United Nations Secretary-General António Guterres believes that democratically elected governments around the world will act on climate change only if there is enough pressure from their citizens. In a video interview to Mark Phillips of CBS News and Mark Hertsgaard of The Nation, Guterres said governments across the world are being put under pressure by their citizens to take climate action.

“I see the whole of the society being more and more engaged in climate action, and what I want is the whole of the society putting pressure on the governments, to make governments understand that they need to run faster. Because we are losing the race,” the topmost official in the UN said.

Talking about the Paris agreement, Guterres said there was a commitment to mobilise $100 billion from private and public sources to support the needs of the developing world for both mitigation and adaptation. Without this support, he said, the impact can be devastating.

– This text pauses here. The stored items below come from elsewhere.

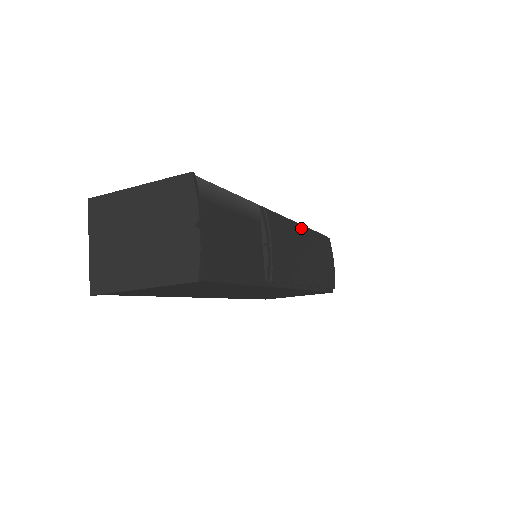
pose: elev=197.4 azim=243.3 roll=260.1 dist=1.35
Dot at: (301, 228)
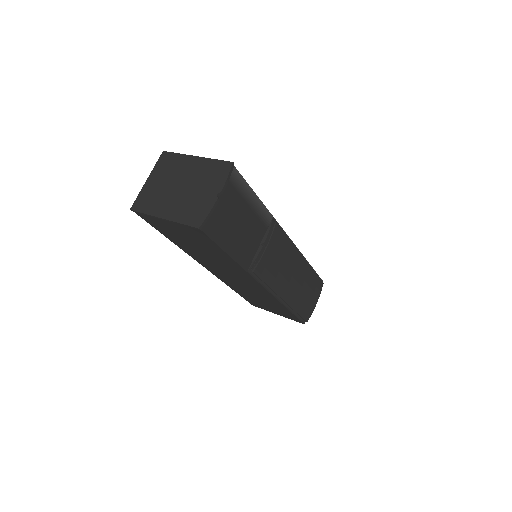
Dot at: (300, 256)
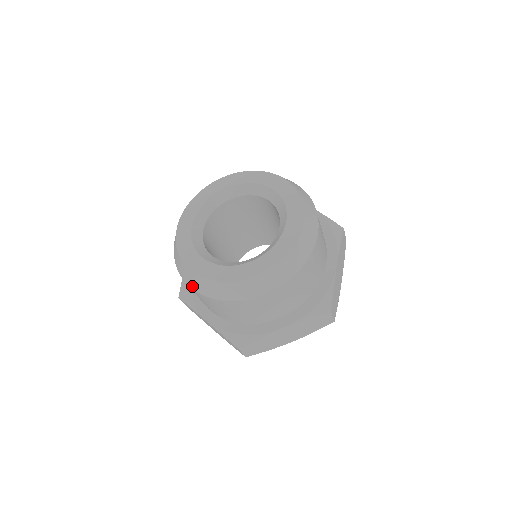
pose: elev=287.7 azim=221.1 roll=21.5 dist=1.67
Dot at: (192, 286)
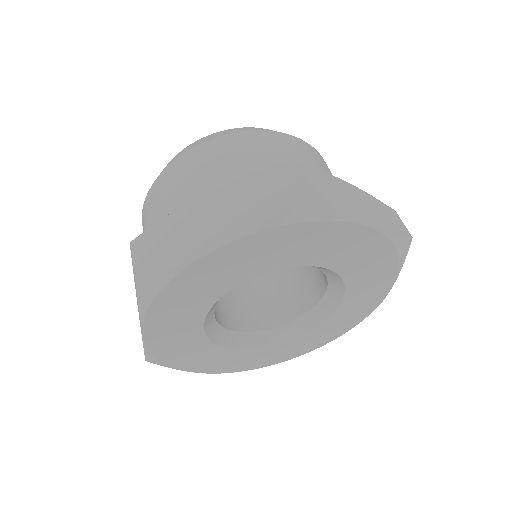
Dot at: occluded
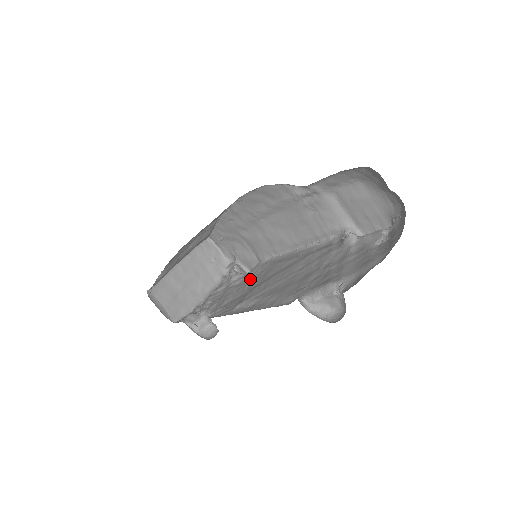
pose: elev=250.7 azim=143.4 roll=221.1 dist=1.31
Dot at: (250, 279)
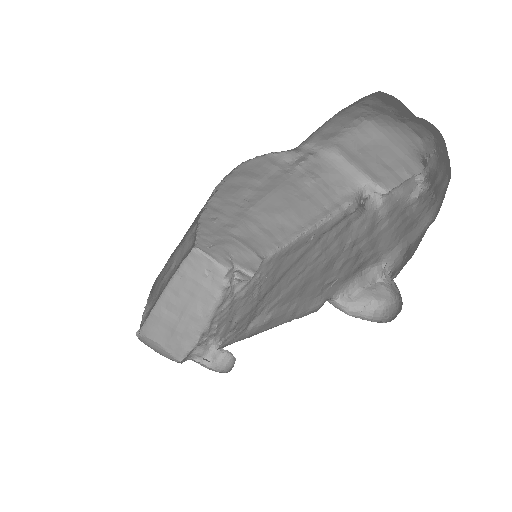
Dot at: (257, 285)
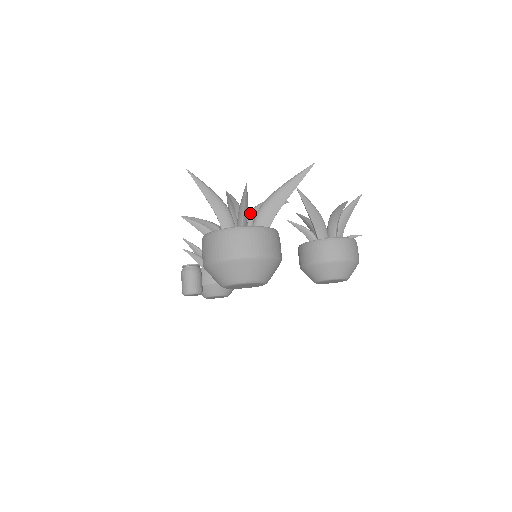
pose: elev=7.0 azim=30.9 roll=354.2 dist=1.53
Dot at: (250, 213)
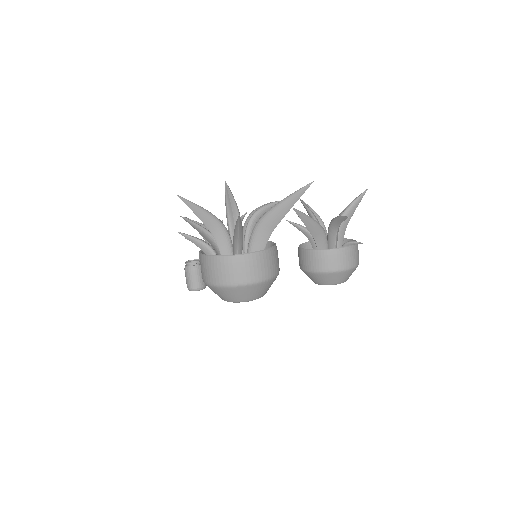
Dot at: (247, 222)
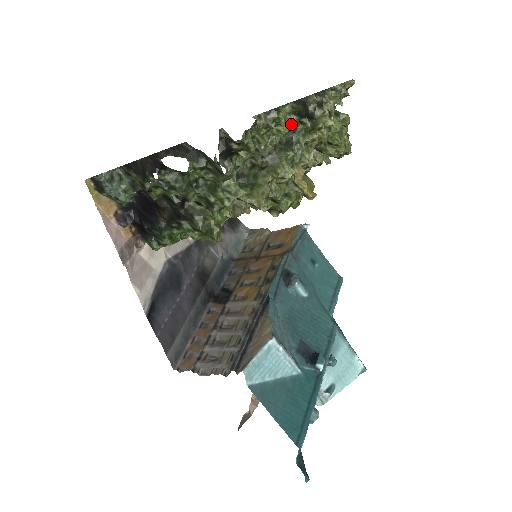
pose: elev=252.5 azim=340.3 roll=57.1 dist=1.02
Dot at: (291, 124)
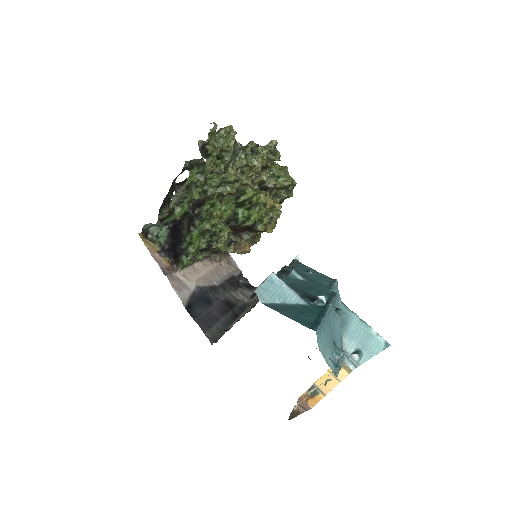
Dot at: (239, 145)
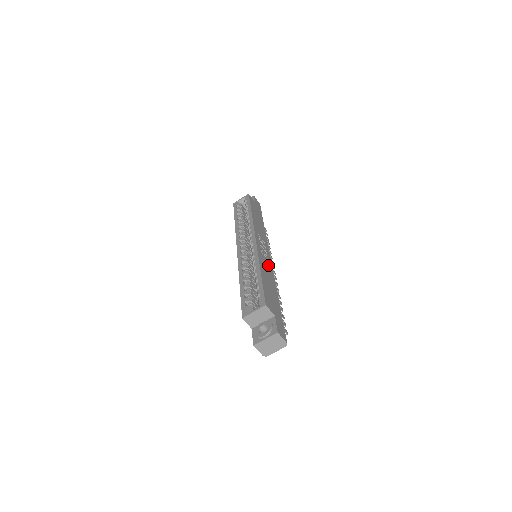
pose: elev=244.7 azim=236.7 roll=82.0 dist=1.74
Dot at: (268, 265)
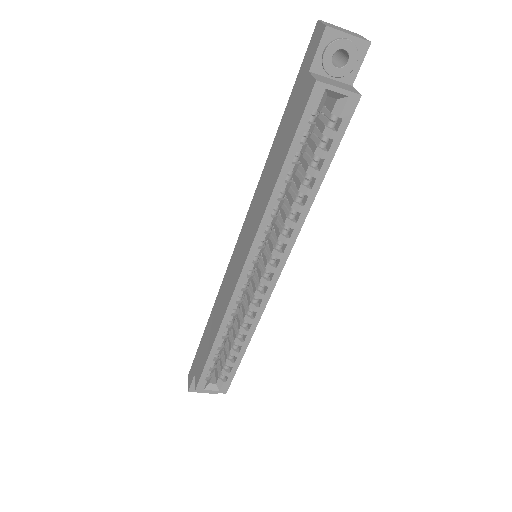
Dot at: occluded
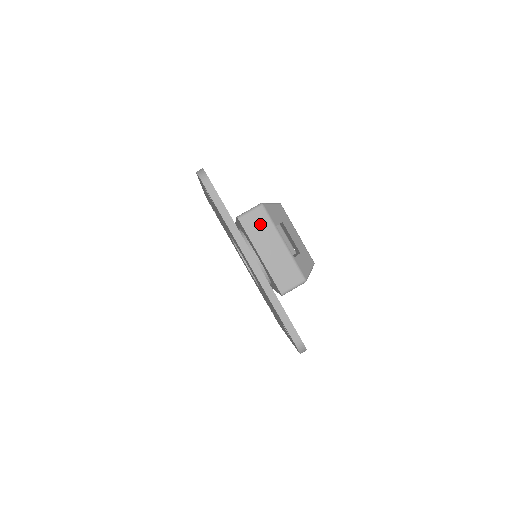
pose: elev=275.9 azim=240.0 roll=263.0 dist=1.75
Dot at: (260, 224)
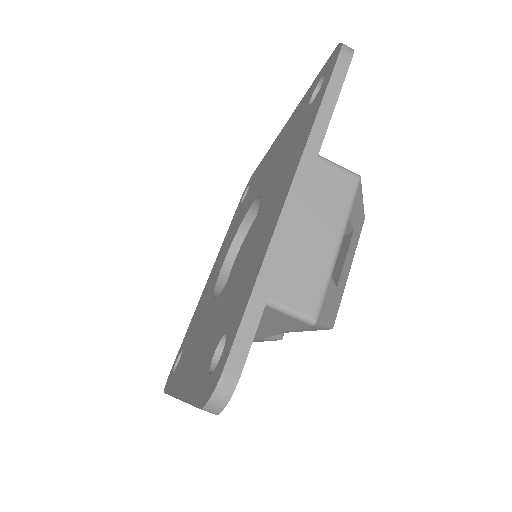
Dot at: (335, 191)
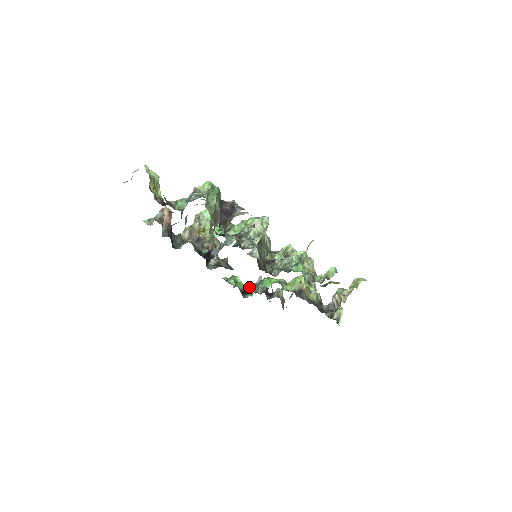
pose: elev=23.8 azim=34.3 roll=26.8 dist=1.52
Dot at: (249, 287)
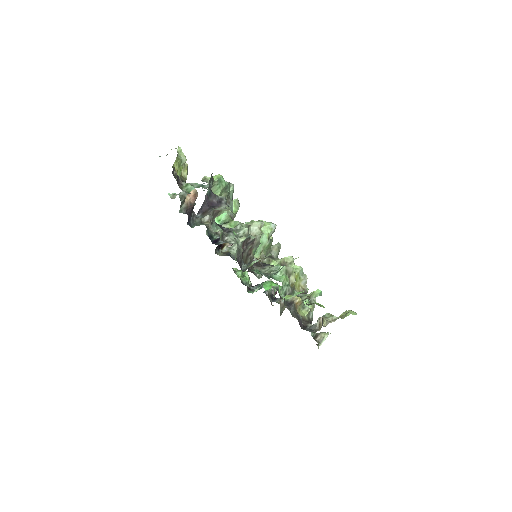
Dot at: occluded
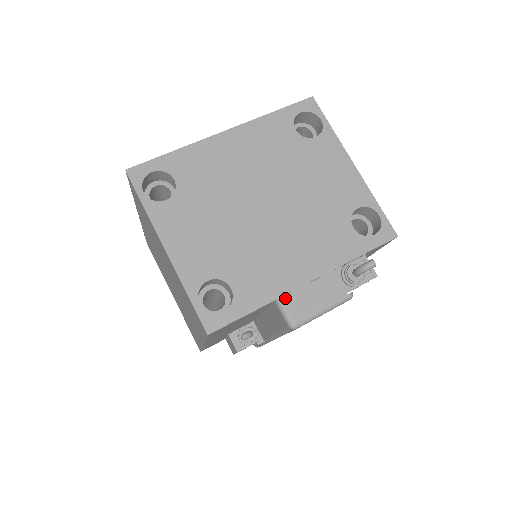
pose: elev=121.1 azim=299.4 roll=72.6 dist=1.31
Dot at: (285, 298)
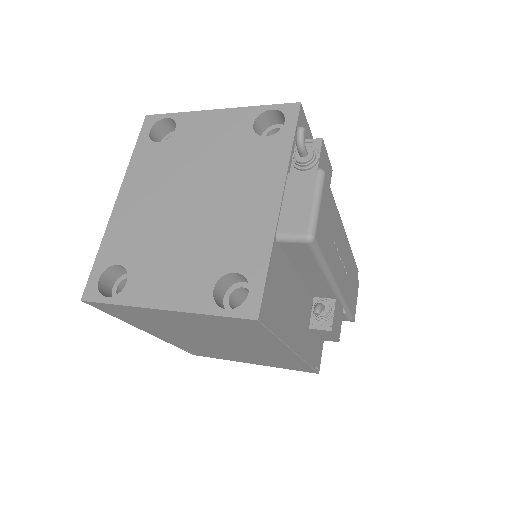
Dot at: (279, 230)
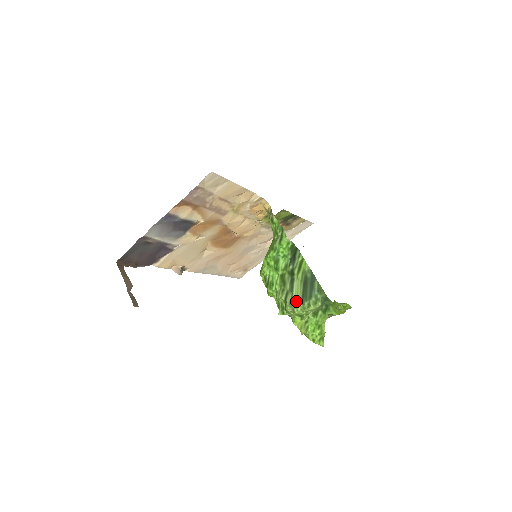
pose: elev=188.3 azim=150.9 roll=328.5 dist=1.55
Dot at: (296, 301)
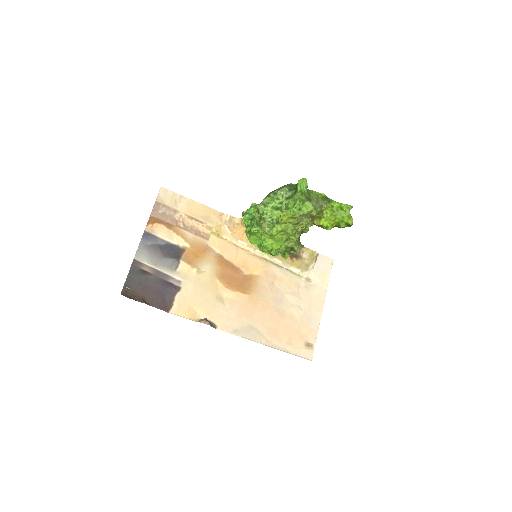
Dot at: (263, 200)
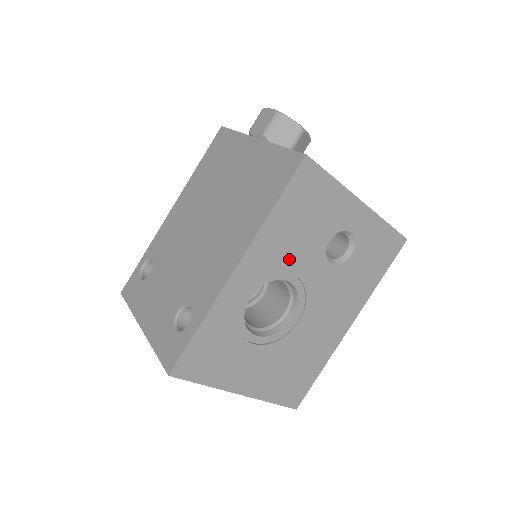
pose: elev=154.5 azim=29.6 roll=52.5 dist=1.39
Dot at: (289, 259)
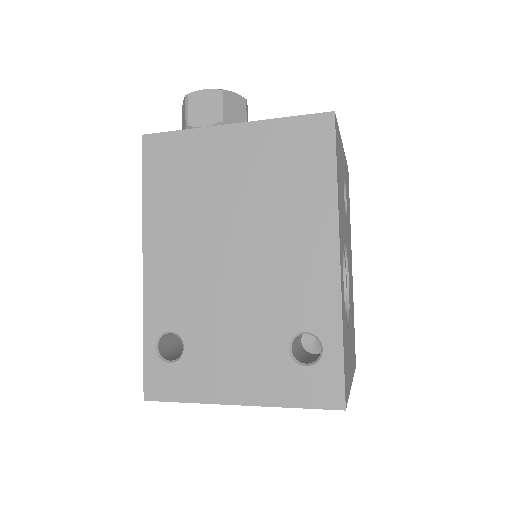
Dot at: (343, 226)
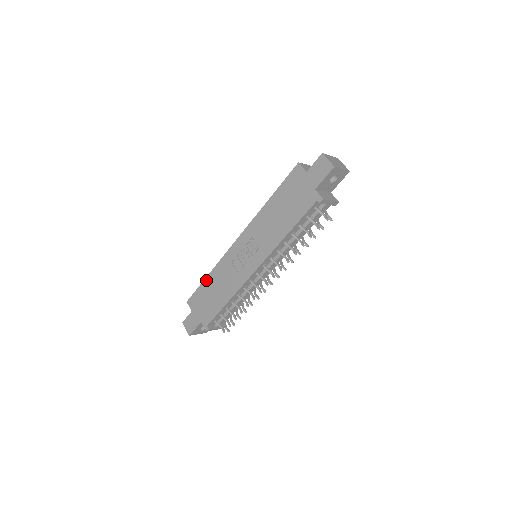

“I am very strongly in favour of the clarifications of the commitments made in Paris, to give to the developing world the guarantee that what was promised in Paris will be effectively delivered,” he said.

He suggested that one of the innovative ways of accruing this money is by reducing personal income tax while increasing the tax on carbon. The increasing number of extreme weather catastrophes, the resurgence of old diseases, climate change and air pollution killing seven million people every year; are all signs of nature hitting back, he said.

But Guterres also believes that more and more countries are taking climate action and that the emission levels will peak soon before showing a downward trend. “I think we are getting to the top and will start coming down soon,” he said.